◆ ASSIGNMENT ◆
Render the text lines in the rows below as a Markdown table with the columns Number and Line, one line per table row, numbered in order. Skip blank lines and leave the pictures out.
- Opening Delimiter -
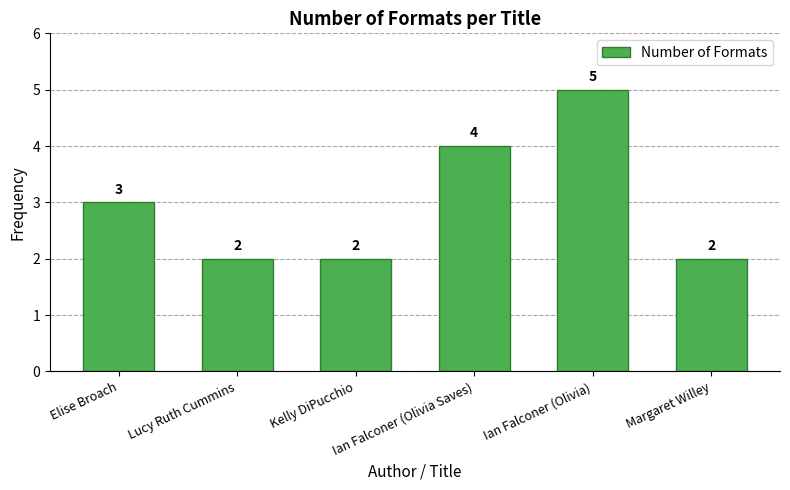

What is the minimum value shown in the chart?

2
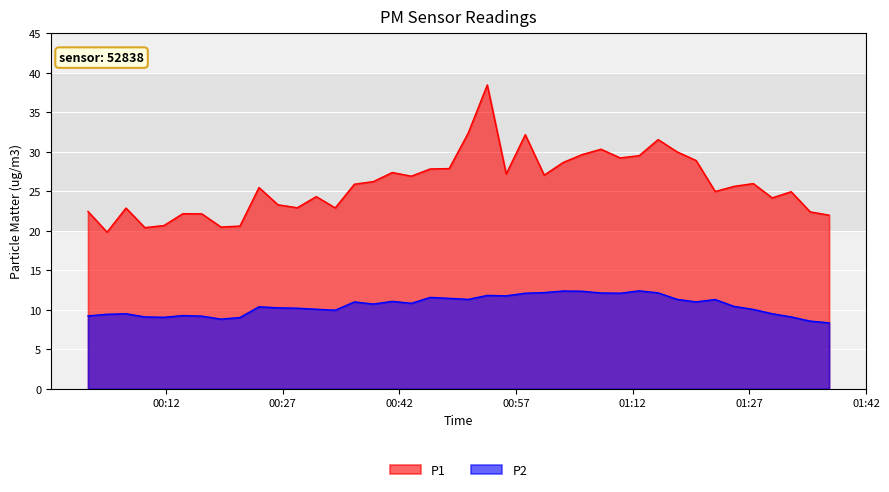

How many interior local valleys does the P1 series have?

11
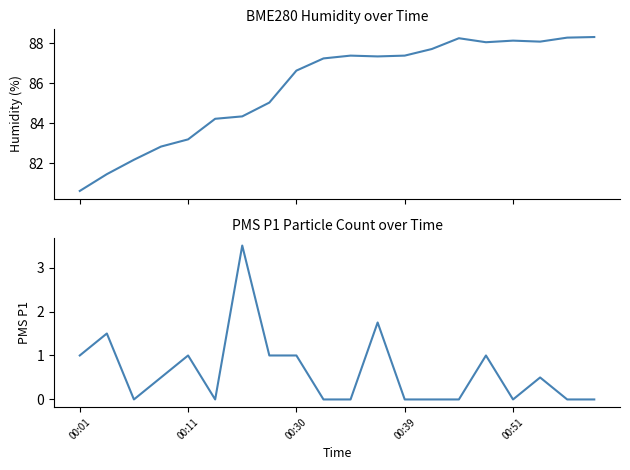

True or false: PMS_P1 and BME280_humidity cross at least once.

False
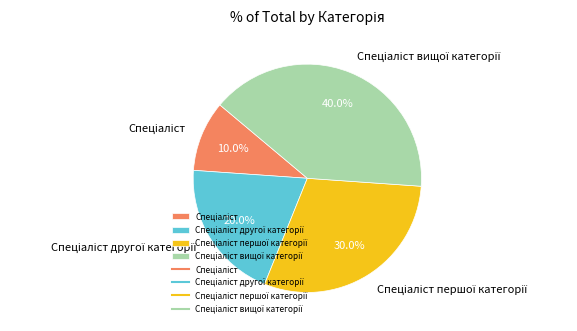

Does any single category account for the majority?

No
- Closing Delimiter -
◆ SOLUTION BELOW ◆
| Number | Line |
|---|---|
| 1 | What is the minimum value shown in the chart? |
| 2 | 2 |
| 3 | How many interior local valleys does the P1 series have? |
| 4 | 11 |
| 5 | True or false: PMS_P1 and BME280_humidity cross at least once. |
| 6 | False |
| 7 | Does any single category account for the majority? |
| 8 | No |